> _Try it_:
Some lines hold the string "over". Copy all of them from the material that follows.

> _Data for the task_:
◆ ◆ ◆ ◆ ◆

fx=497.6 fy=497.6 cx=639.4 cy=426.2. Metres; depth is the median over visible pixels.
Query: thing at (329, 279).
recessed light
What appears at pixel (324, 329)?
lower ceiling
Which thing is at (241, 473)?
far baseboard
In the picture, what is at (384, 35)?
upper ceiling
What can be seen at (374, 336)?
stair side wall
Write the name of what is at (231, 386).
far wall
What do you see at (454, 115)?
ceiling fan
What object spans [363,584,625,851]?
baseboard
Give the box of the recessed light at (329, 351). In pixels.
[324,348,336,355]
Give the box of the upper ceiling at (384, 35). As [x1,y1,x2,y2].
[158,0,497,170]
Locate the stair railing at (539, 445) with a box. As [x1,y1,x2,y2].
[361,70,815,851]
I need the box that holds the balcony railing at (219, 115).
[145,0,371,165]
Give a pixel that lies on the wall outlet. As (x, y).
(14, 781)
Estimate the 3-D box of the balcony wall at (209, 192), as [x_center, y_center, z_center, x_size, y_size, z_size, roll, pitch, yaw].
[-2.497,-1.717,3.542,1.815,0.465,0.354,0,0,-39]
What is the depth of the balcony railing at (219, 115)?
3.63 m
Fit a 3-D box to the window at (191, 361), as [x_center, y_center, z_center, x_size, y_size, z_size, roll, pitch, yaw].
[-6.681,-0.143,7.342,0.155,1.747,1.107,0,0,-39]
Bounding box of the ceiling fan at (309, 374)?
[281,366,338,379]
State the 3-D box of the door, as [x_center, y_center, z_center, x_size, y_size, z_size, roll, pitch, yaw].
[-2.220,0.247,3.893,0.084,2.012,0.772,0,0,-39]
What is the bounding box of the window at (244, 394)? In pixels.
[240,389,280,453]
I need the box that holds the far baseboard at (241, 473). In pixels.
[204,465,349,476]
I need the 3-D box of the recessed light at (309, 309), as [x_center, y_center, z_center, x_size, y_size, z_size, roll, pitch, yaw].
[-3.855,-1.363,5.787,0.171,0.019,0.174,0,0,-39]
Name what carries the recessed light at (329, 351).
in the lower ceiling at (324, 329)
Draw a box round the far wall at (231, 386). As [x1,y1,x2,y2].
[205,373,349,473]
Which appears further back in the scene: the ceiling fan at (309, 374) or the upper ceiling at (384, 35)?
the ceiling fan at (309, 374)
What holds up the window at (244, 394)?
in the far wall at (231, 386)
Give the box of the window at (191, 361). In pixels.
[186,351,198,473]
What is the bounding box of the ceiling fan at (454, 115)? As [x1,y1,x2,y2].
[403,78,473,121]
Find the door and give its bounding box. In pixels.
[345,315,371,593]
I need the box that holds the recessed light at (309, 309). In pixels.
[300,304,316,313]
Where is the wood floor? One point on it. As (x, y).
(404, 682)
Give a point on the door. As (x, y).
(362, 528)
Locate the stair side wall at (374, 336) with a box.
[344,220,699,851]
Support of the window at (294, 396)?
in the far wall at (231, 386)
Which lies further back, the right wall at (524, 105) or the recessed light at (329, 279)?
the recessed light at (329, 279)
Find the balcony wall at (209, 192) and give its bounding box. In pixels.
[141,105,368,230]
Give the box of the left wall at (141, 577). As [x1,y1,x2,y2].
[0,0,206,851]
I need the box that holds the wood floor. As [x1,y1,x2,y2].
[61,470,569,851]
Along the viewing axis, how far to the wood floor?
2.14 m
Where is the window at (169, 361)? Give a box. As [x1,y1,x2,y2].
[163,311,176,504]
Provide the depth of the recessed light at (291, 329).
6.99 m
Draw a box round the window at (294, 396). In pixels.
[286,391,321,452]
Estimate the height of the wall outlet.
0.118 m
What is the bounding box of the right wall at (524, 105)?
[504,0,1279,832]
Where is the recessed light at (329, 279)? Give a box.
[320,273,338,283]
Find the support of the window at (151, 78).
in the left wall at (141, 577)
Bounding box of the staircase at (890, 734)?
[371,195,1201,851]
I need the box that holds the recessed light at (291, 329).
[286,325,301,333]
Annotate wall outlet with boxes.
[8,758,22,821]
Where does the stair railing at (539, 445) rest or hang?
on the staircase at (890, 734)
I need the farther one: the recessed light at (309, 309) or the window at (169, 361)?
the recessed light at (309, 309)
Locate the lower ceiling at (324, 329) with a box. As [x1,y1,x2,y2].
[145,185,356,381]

◆ ◆ ◆ ◆ ◆

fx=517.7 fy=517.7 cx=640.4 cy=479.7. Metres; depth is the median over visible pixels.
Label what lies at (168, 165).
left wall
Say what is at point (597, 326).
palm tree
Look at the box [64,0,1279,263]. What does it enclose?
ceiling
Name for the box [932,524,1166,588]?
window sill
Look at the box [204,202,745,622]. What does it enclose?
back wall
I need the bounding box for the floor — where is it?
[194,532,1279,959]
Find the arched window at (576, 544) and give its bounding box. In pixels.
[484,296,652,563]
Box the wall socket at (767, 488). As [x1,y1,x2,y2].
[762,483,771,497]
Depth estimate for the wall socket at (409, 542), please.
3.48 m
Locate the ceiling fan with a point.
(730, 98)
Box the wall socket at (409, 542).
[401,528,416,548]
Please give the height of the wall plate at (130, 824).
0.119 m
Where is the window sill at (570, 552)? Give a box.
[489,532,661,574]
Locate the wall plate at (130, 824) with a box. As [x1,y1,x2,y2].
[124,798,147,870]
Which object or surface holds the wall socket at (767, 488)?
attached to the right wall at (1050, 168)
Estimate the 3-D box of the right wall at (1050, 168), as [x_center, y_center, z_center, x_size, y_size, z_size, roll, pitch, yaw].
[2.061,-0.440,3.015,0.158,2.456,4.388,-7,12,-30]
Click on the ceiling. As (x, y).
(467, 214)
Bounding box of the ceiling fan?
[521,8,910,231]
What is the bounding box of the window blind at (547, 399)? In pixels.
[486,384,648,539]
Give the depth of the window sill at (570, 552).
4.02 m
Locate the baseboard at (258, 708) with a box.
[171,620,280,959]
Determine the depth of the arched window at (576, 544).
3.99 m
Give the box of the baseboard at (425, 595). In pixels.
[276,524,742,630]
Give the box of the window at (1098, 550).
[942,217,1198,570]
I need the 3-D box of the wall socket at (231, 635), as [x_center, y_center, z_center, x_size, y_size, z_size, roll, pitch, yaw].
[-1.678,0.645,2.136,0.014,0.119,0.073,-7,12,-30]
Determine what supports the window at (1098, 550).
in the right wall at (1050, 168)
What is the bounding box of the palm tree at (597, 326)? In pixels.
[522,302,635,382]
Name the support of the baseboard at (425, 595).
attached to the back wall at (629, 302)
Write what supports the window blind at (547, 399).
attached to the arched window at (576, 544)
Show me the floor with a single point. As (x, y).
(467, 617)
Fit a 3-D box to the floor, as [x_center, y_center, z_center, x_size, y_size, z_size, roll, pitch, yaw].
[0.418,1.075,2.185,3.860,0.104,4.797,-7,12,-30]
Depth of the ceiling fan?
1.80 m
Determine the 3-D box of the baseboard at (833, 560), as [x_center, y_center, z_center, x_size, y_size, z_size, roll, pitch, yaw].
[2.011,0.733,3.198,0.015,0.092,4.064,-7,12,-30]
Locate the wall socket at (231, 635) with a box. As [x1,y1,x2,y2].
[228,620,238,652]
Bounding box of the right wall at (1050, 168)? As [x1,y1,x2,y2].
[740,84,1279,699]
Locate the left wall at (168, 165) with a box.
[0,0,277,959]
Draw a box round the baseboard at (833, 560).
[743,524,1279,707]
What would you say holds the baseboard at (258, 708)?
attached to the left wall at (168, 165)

◆ ◆ ◆ ◆ ◆

> _Task solution_:
fx=497.6 fy=497.6 cx=639.4 cy=426.2. Metres; depth is the median over visible pixels.
fx=517.7 fy=517.7 cx=640.4 cy=479.7. Metres; depth is the median over visible pixels.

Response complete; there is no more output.